**WHAT THIS TASK INVOLVES:** Exactly the lines from the one containing "genres. With Audible, users" through the one containing "July 7, 2025" in the listing below are to be copied, with the pictures left out.

------ EXERCISE DATA

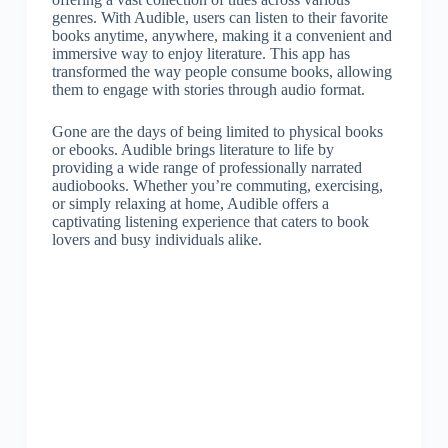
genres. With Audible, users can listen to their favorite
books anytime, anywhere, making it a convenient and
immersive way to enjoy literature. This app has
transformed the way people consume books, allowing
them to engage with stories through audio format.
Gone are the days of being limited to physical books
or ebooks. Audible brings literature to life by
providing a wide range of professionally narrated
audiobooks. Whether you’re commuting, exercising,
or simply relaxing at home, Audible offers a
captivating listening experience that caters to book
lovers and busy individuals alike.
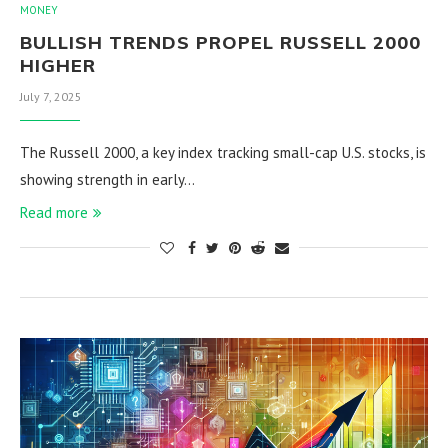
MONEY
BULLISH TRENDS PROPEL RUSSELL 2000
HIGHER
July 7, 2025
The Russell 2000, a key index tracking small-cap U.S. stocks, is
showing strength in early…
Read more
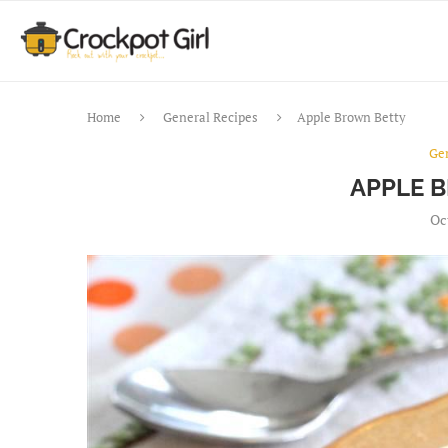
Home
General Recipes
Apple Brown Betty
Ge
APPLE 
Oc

------------
------ EXERCISE DATA

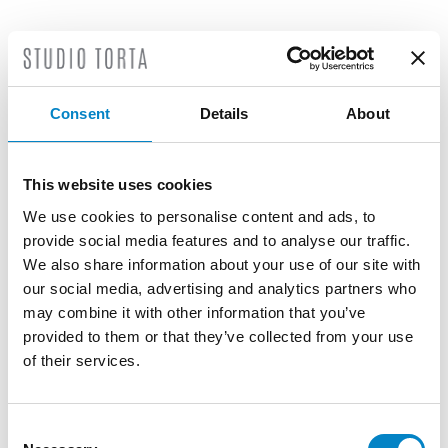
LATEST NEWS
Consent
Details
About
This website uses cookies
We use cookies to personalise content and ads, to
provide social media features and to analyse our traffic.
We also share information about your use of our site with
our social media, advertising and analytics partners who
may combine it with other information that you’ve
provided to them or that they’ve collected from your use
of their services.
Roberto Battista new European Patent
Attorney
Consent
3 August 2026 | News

------------
------ EXERCISE DATA

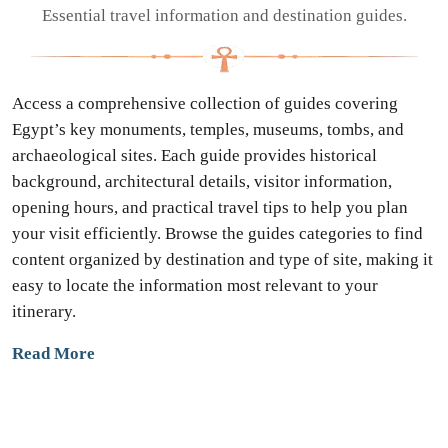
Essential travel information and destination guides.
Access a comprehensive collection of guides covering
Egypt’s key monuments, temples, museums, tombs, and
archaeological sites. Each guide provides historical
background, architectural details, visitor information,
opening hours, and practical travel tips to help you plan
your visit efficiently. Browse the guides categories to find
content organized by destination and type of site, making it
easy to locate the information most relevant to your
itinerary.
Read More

------------

**EXERCISE RESPONSE:**
genres. With Audible, users can listen to their favorite
books anytime, anywhere, making it a convenient and
immersive way to enjoy literature. This app has
transformed the way people consume books, allowing
them to engage with stories through audio format.
Gone are the days of being limited to physical books
or ebooks. Audible brings literature to life by
providing a wide range of professionally narrated
audiobooks. Whether you’re commuting, exercising,
or simply relaxing at home, Audible offers a
captivating listening experience that caters to book
lovers and busy individuals alike.
MONEY
BULLISH TRENDS PROPEL RUSSELL 2000
HIGHER
July 7, 2025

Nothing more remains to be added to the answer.